Quando penso em ensino superior, não posso deixar de considerar, como cientista, limites da designação. Em um extremo, e quiçá o mais importante, está a manutenção das disparidades sociais do país. Aliás, tenha cautela ao usar o termo “doutor”, pois, em determinados setores, particularmente no contexto do Poder Judiciário, se perguntar para certos funcionários públicos em qual instituição de ensino obteve o doutoramento, você pode ser preso por desacato. A nossa desigualdade social, além de ser uma construção estrutural e fortemente enraizada, é escancarada quando se acredita que a universidade é a única forma de ensino superior. Quem disse que um químico é um ser humano superior a um faxineiro? Por que um doutor é um ser humano superior a um técnico que dirige trator em uma plantação de soja? Essa pretensa superioridade está expressa em uma lei, em um texto sagrado ou é pura e simplesmente o resultado de uma disparidade que é, simultaneamente, embasada na combinação entre construção social e diferença salarial? No Brasil, o tal “doutor” pode ganhar ao mês muitas ordens de magnitude a mais do que um técnico em eletrônica ou um professor primário, e isso pensando exclusivamente em salários, pois os ricos de verdade recebem rendimentos não somente salariais.

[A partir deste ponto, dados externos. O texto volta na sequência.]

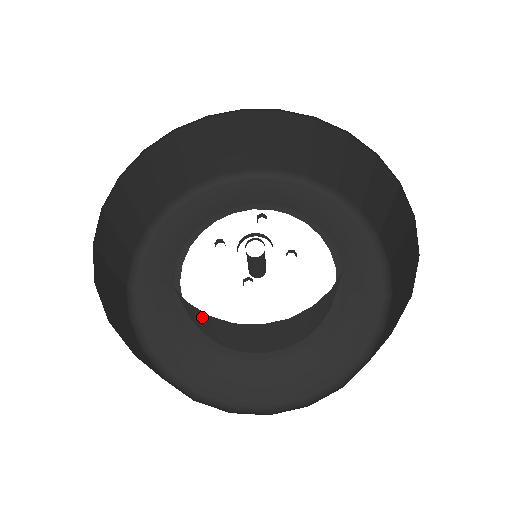
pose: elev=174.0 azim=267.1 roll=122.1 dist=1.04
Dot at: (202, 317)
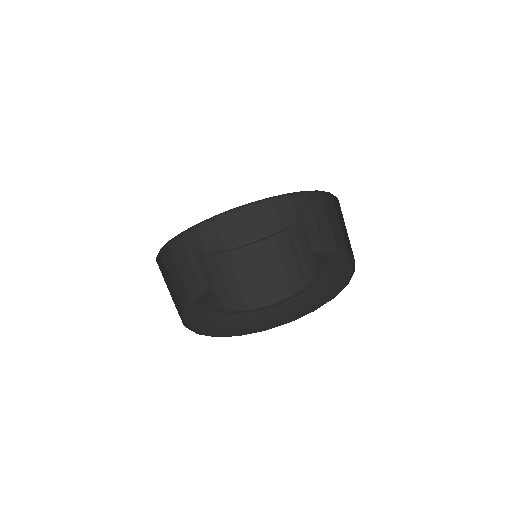
Dot at: (214, 266)
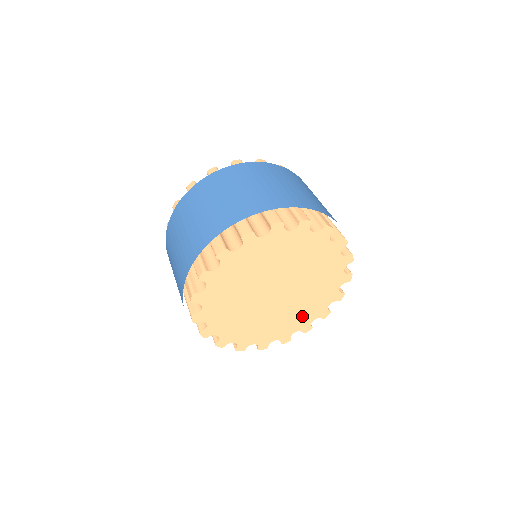
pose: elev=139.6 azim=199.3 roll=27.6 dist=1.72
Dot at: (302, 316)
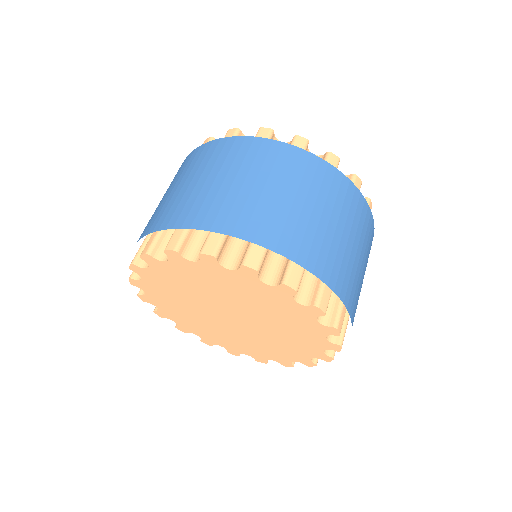
Dot at: (291, 349)
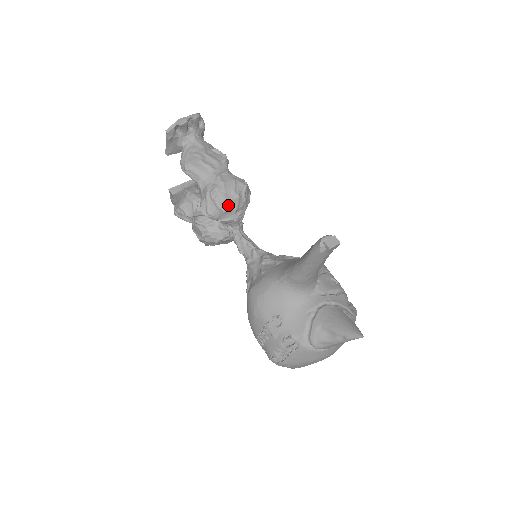
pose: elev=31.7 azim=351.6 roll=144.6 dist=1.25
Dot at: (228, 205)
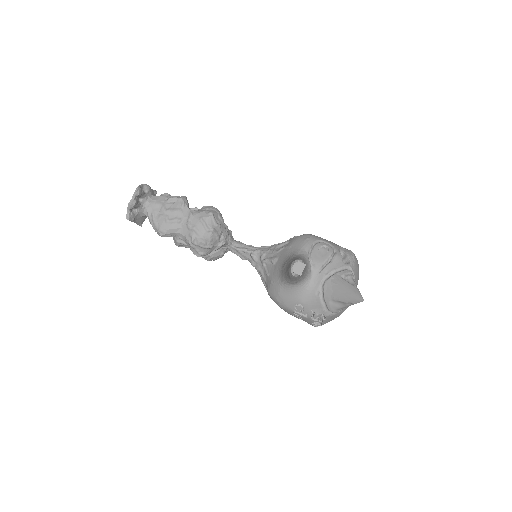
Dot at: (210, 241)
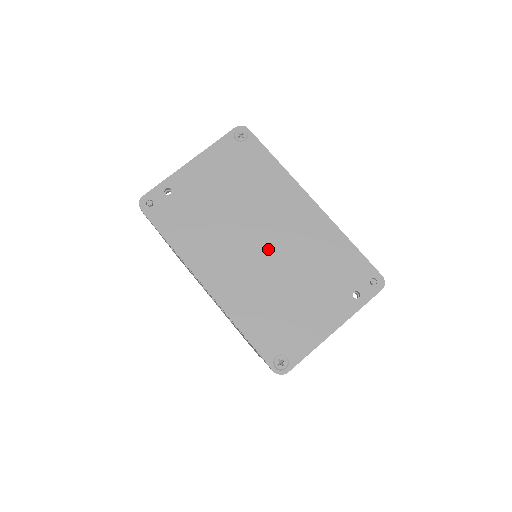
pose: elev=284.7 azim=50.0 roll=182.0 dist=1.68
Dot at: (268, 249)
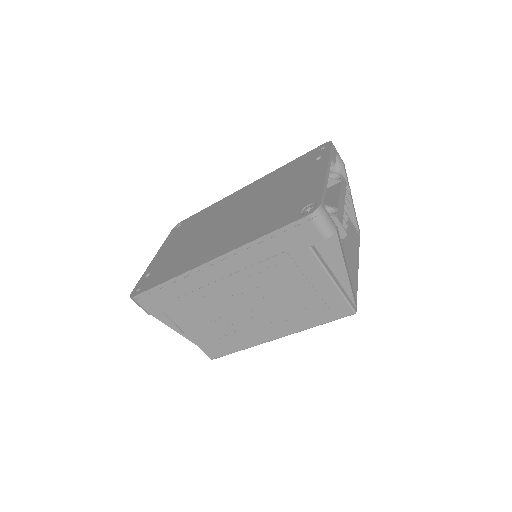
Dot at: (238, 214)
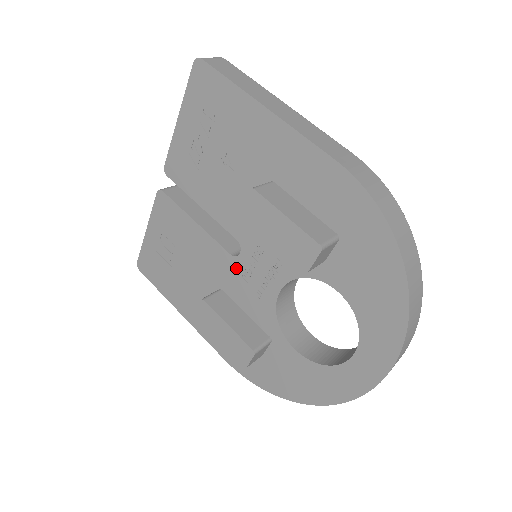
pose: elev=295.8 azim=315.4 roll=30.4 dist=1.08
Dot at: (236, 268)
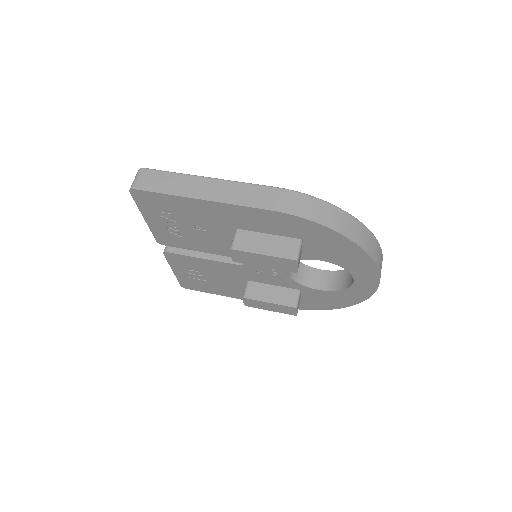
Dot at: (249, 270)
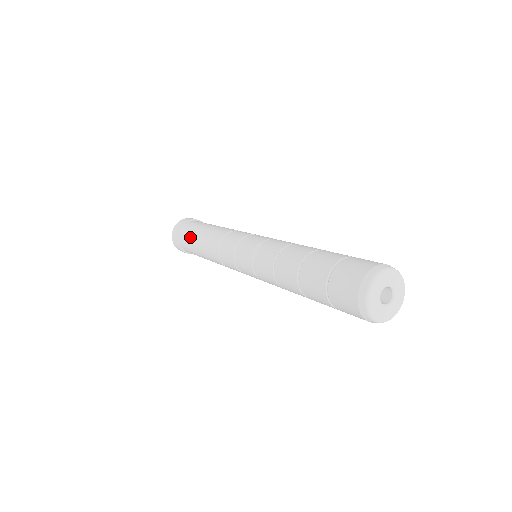
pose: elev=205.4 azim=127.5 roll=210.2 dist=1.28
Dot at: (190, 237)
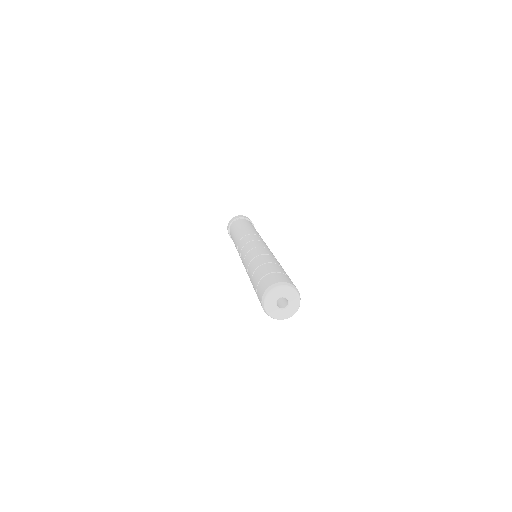
Dot at: (245, 223)
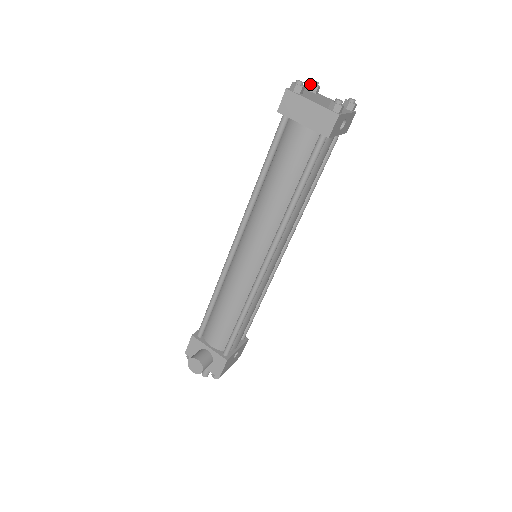
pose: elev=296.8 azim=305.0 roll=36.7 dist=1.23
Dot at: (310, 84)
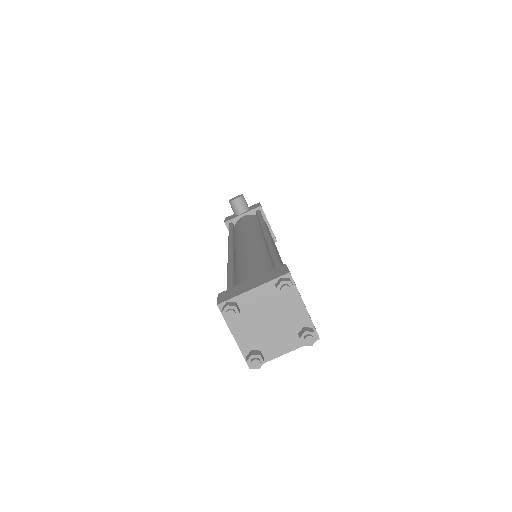
Dot at: (230, 321)
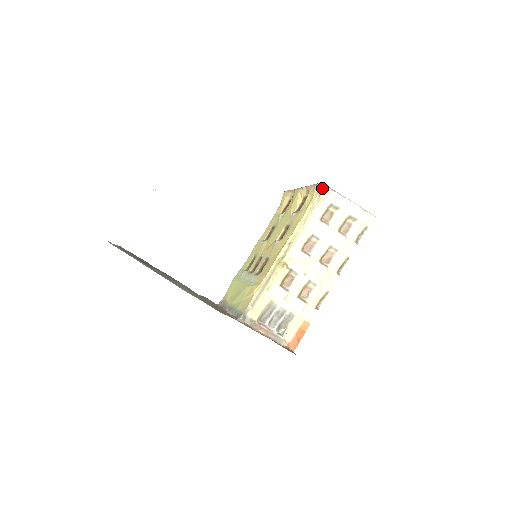
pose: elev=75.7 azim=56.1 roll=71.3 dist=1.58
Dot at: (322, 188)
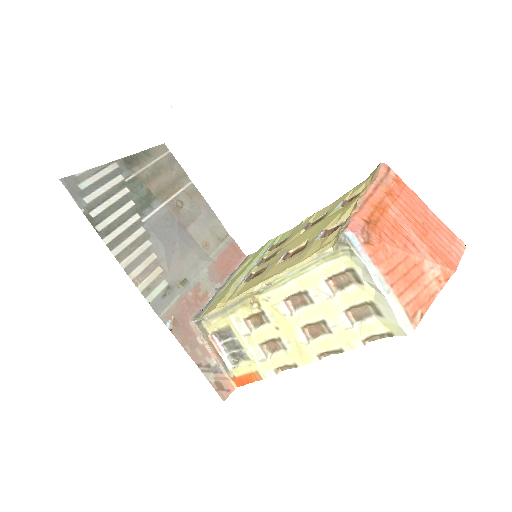
Dot at: (343, 241)
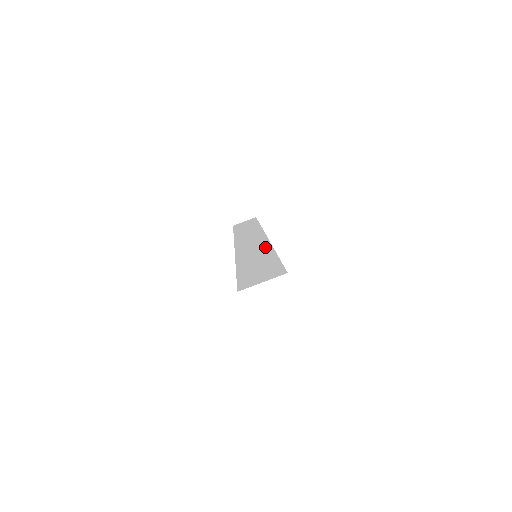
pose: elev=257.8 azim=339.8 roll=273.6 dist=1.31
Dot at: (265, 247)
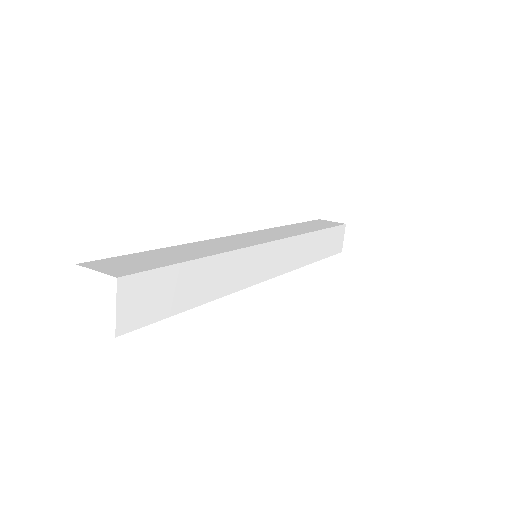
Dot at: (225, 248)
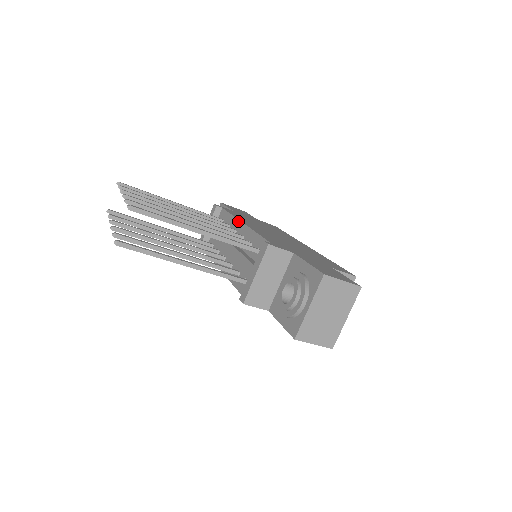
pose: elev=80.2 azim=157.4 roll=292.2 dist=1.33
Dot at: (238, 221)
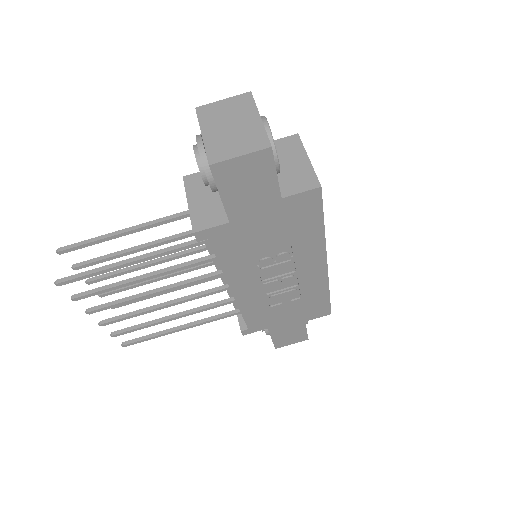
Dot at: occluded
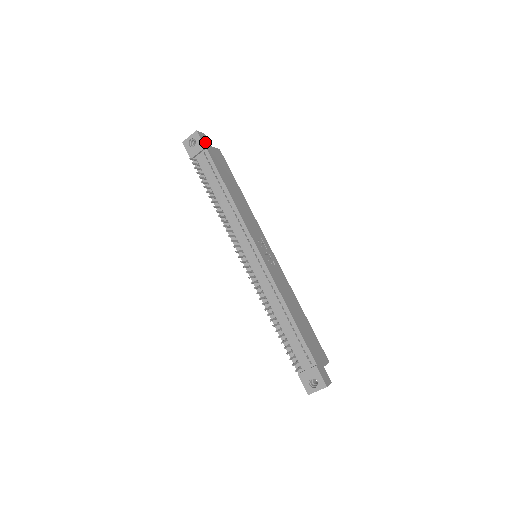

Este artigo trata de ensino após o término do ensino secundário. Prefiro chamar esta etapa do aprendizado de “ensino pós-secundário” (EPS), pois a qualificação de “ensino superior” pode implicar, em oposição, a existência de um “ensino inferior” a ser aprendido fora das universidades. Por muito que possamos criticar o nível de ensino em algumas universidades, creio que seria inadequado qualificá-las como instituições de ensino inferior.

A inclusão de percentagens crescentes dos jovens entre os 17 e os 24 anos no EPS no mundo todo, mas em particular nos países desenvolvidos, é parte dos projetos estratégicos de todas as nações. Esse objetivo representa um esforço de inclusão numa sociedade que vêm sendo denominada como sociedade do conhecimento. É inaceitável desejar uma governabilidade democrática, criar empregos dignos, combater a pobreza e construir uma sociedade isenta das iniquidades de hoje, se a juventude ainda tem acesso limitado a EPS. No Brasil, dados da OCDE mostram que a percentagem de adultos maiores de 25 anos que possuem EPS não ultrapassa 20%.

Em todos os países onde a percentagem de jovens matriculados no EPS é superior a trinta por cento, as instituições que ministram esse tipo de ensino integram um sistema diferenciado. Após o ensino secundário, vários tipos de instituições, programas e objetivos distintos podem constituir o sistema de EPS. Existem diversas dessas organizações no Brasil e, para não causar polêmicas desnecessárias, não vou citar nenhuma em particular.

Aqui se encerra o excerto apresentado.